As I have said elsewhere, the strengths of AI to make seemingly reliable and accurate decisions, are also its weaknesses, that is if data used to train machine learning via algorithmic processes demonstrates that human intelligence is itself, discriminatory. The material conditions that this creates, i.e. the failure to hire people, the elimination of jobs, the reduction of wages, and so on, are not highlighted in mainstream discussions of the AI arms race, where competition and the hope for prosperity are dominant themes.

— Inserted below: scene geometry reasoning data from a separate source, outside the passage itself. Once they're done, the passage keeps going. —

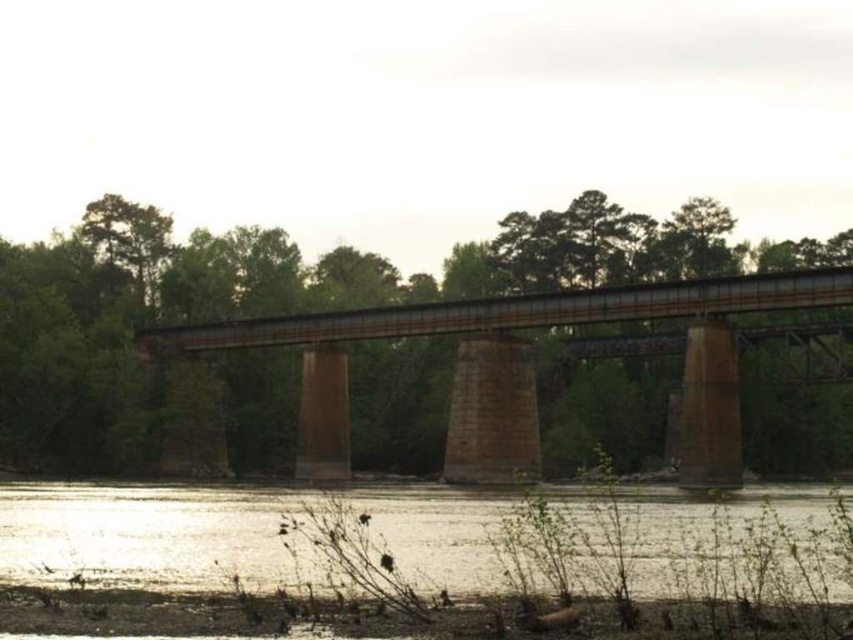
Question: Does silvery reflective water at lower center have a smaller size compared to rusty metal bridge at center?

Choices:
 (A) no
 (B) yes

Answer: (B)

Question: Can you confirm if silvery reflective water at lower center is bigger than rusty metal bridge at center?

Choices:
 (A) yes
 (B) no

Answer: (B)

Question: Is silvery reflective water at lower center below rusty metal bridge at center?

Choices:
 (A) no
 (B) yes

Answer: (B)

Question: Which point is farther to the camera?

Choices:
 (A) (451, 570)
 (B) (635, 294)

Answer: (B)

Question: Which point is farther to the camera?

Choices:
 (A) rusty metal bridge at center
 (B) silvery reflective water at lower center

Answer: (A)

Question: Which point appears farthest from the camera in this image?

Choices:
 (A) (477, 538)
 (B) (343, 460)

Answer: (B)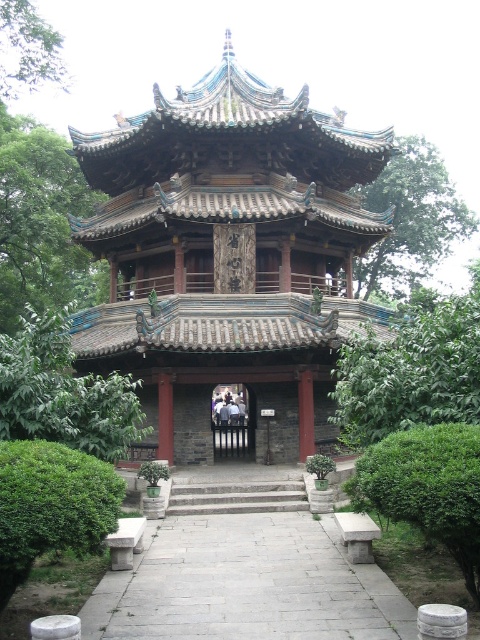
You are a visitor approaching the traditional Chinese pavilion and need to reach the entrance. There is a gray stone path at center and stone steps at center in your way. Which path should you take to reach the entrance more easily?

The gray stone path at center is larger in size than the stone steps at center, so it would be easier to walk on the gray stone path at center to reach the entrance more easily.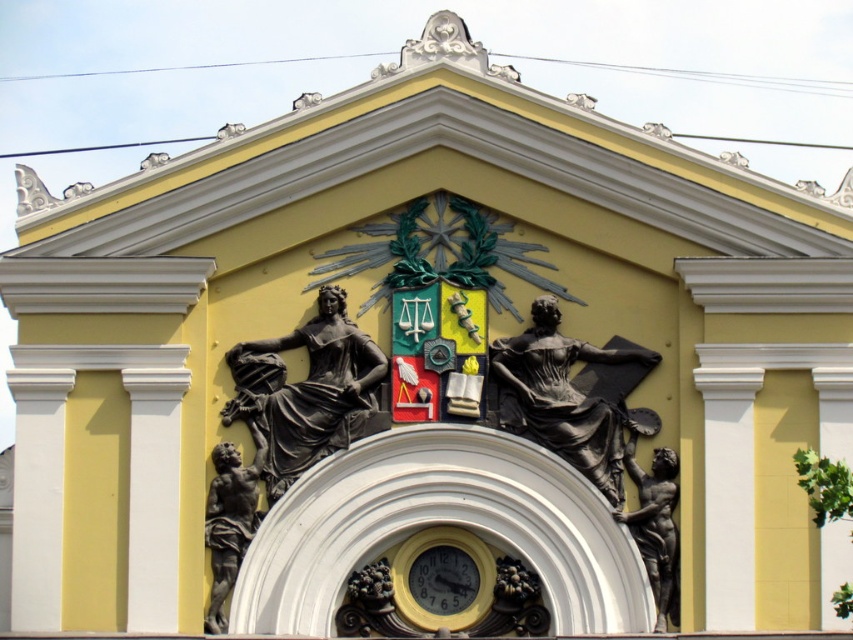
You are a GUI agent. You are given a task and a screenshot of the screen. Output one action in this format:
    pyautogui.click(x=<x>, y=<y>)
    Task: Click on the black polished statue at center
    
    Given the screenshot: What is the action you would take?
    pyautogui.click(x=308, y=392)

Is point (248, 392) less distant than point (229, 481)?

No.

This screenshot has height=640, width=853. I want to click on black polished statue at center, so click(x=308, y=392).

Between metallic gold clock at center and metallic clock face at center, which one is positioned lower?

Positioned lower is metallic gold clock at center.

Is metallic gold clock at center bigger than metallic clock face at center?

Actually, metallic gold clock at center might be smaller than metallic clock face at center.

Between point (486, 566) and point (444, 570), which one is positioned in front?

Point (486, 566)

Identify the location of metallic gold clock at center. (444, 579).

Find the location of a particular element. bronze statue at right is located at coordinates (654, 525).

Does bronze statue at right appear on the left side of metallic clock face at center?

Incorrect, bronze statue at right is not on the left side of metallic clock face at center.

Which is behind, point (657, 593) or point (422, 572)?

The point (422, 572) is more distant.

The width and height of the screenshot is (853, 640). Find the location of `bronze statue at right`. bronze statue at right is located at coordinates (654, 525).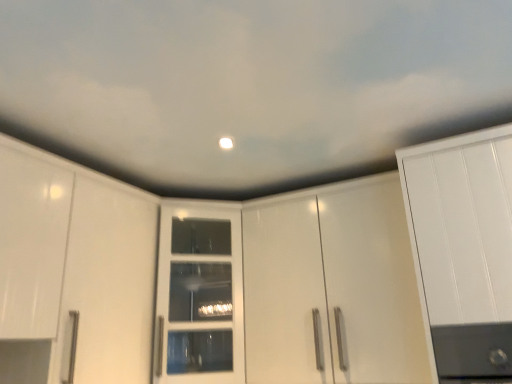
Where is `white glossy cabinet door at center`? This screenshot has height=384, width=512. white glossy cabinet door at center is located at coordinates (199, 297).

What do you see at coordinates (199, 297) in the screenshot? I see `white glossy cabinet door at center` at bounding box center [199, 297].

Describe the element at coordinates (333, 287) in the screenshot. I see `glossy white cabinet at center` at that location.

At what (x,y) coordinates should I click in order to perform the action: click on glossy white cabinet at center. Please return your answer as a coordinate pair (x, y). The height and width of the screenshot is (384, 512). Looking at the image, I should click on (333, 287).

Find the location of a particular element. white glossy cabinet door at center is located at coordinates (199, 297).

Is white glossy cabinet door at center to the left of glossy white cabinet at center from the viewer's perspective?

Yes.

Is white glossy cabinet door at center further to camera compared to glossy white cabinet at center?

That is True.

Is point (208, 209) positioned in front of point (406, 275)?

No, it is not.

From the image's perspective, relative to glossy white cabinet at center, is white glossy cabinet door at center above or below?

Based on their image positions, white glossy cabinet door at center is located beneath glossy white cabinet at center.

From a real-world perspective, who is located higher, white glossy cabinet door at center or glossy white cabinet at center?

white glossy cabinet door at center.

Considering the relative sizes of white glossy cabinet door at center and glossy white cabinet at center in the image provided, is white glossy cabinet door at center wider than glossy white cabinet at center?

Correct, the width of white glossy cabinet door at center exceeds that of glossy white cabinet at center.

Is white glossy cabinet door at center shorter than glossy white cabinet at center?

Indeed, white glossy cabinet door at center has a lesser height compared to glossy white cabinet at center.

Looking at the image, does white glossy cabinet door at center seem bigger or smaller compared to glossy white cabinet at center?

Considering their sizes, white glossy cabinet door at center takes up less space than glossy white cabinet at center.

Is white glossy cabinet door at center spatially inside glossy white cabinet at center, or outside of it?

white glossy cabinet door at center cannot be found inside glossy white cabinet at center.

Is the surface of white glossy cabinet door at center in direct contact with glossy white cabinet at center?

white glossy cabinet door at center and glossy white cabinet at center are clearly separated.

Is white glossy cabinet door at center looking in the opposite direction of glossy white cabinet at center?

No, white glossy cabinet door at center is not facing away from glossy white cabinet at center.

How many degrees apart are the facing directions of white glossy cabinet door at center and glossy white cabinet at center?

The angle between the facing direction of white glossy cabinet door at center and the facing direction of glossy white cabinet at center is 36.8 degrees.

Where is `door that is behind the glossy white cabinet at center`? door that is behind the glossy white cabinet at center is located at coordinates (199, 297).

Which is more to the left, glossy white cabinet at center or white glossy cabinet door at center?

white glossy cabinet door at center.

Which is in front, glossy white cabinet at center or white glossy cabinet door at center?

glossy white cabinet at center is closer to the camera.

Considering the positions of point (267, 382) and point (209, 379), is point (267, 382) closer or farther from the camera than point (209, 379)?

Point (267, 382).

From the image's perspective, relative to white glossy cabinet door at center, is glossy white cabinet at center above or below?

Based on their image positions, glossy white cabinet at center is located above white glossy cabinet door at center.

From a real-world perspective, is glossy white cabinet at center physically below white glossy cabinet door at center?

Yes, from a real-world perspective, glossy white cabinet at center is below white glossy cabinet door at center.

Consider the image. Considering the relative sizes of glossy white cabinet at center and white glossy cabinet door at center in the image provided, is glossy white cabinet at center thinner than white glossy cabinet door at center?

Indeed, glossy white cabinet at center has a lesser width compared to white glossy cabinet door at center.

Who is shorter, glossy white cabinet at center or white glossy cabinet door at center?

white glossy cabinet door at center.

From the picture: Is glossy white cabinet at center smaller than white glossy cabinet door at center?

No.

Is glossy white cabinet at center spatially inside white glossy cabinet door at center, or outside of it?

glossy white cabinet at center lies outside white glossy cabinet door at center.

Would you say glossy white cabinet at center is a long distance from white glossy cabinet door at center?

They are positioned close to each other.

Is glossy white cabinet at center looking in the opposite direction of white glossy cabinet door at center?

glossy white cabinet at center is not turned away from white glossy cabinet door at center.

Can you tell me how much glossy white cabinet at center and white glossy cabinet door at center differ in facing direction?

The angle between the facing direction of glossy white cabinet at center and the facing direction of white glossy cabinet door at center is 36.8 degrees.

Find the location of a particular element. cabinetry in front of the white glossy cabinet door at center is located at coordinates (333, 287).

The width and height of the screenshot is (512, 384). Find the location of `door to the left of glossy white cabinet at center`. door to the left of glossy white cabinet at center is located at coordinates (199, 297).

Find the location of a particular element. Image resolution: width=512 pixels, height=384 pixels. door behind the glossy white cabinet at center is located at coordinates (199, 297).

A conclusion: AI ‘ethics’?
The difference with AI and other forms of technological development and invention for workplace usage is that because of the intelligence projected onto machines, they are increasingly treated as decision makers and management tools themselves because of their seemingly superior capacity to calculate. Where many articles on AI try to deal with the questions of ‘what can be done’ or ‘how can AI be implemented ethically’, I want to argue that the move to a reliance on machinic calculation for workplace intelligent decision-making actually introduces extensive problems for any discussion of ‘ethics’ in AI implementation and use, at all.
In Locke’s An Essay Concerning Human Understanding, this empiricist philosopher wrote that ethics can be defined as “the seeking out [of] those Rules, and Measures of humane Actions, which lead to Happiness, and the Means to practice them” (Essay, IV.xxi.3 1689). This is of course just one quote, by one ethics philosopher, but it is worth noting that the seeking out of and setting such rules as are the parameters for ethics, has only been carried out and conducted, so far, by humans. When we introduce the machine as an agent for rule setting, as AI does, the entire concept of ethics falls under scrutiny. Rather than talking about how to implement AI without the risk of death, business collapse or legal battles, which are effectively the underlying concerns that drive ethics in AI discussions today, it would make sense to rewind the discussions and focus on the question: why AI? Will the introduction of AI lead to prosperous, thriving societies? Or will it deplete material conditions for workers and promote a kind of intelligence that is not oriented toward e.g. a thriving welfare state, good working conditions or qualitative experiences of work and life?
This short piece has begun to looked at how historically, human intelligence was considered to be possible and relevant, and then, by looking at the most recent uses of AI in workplaces, the kinds of intelligence that are now ascribed and attributed to machines. The lines of force between the subject which is humanity, and the subject which is the machine, are not a priori designated, so who or what, after all, is the mirror for the portrayal of intelligence? A discussion of the role of technology and machines in the labour process is, more than ever, necessary. While the human/machine mirror is subject to constant interpretation, ultimately, the social and material conditions that could be facilitated with the introduction of new forms of AI augmented applications and tools so far only allows for so much material interpretation, and this is what is missing in the AI debate today.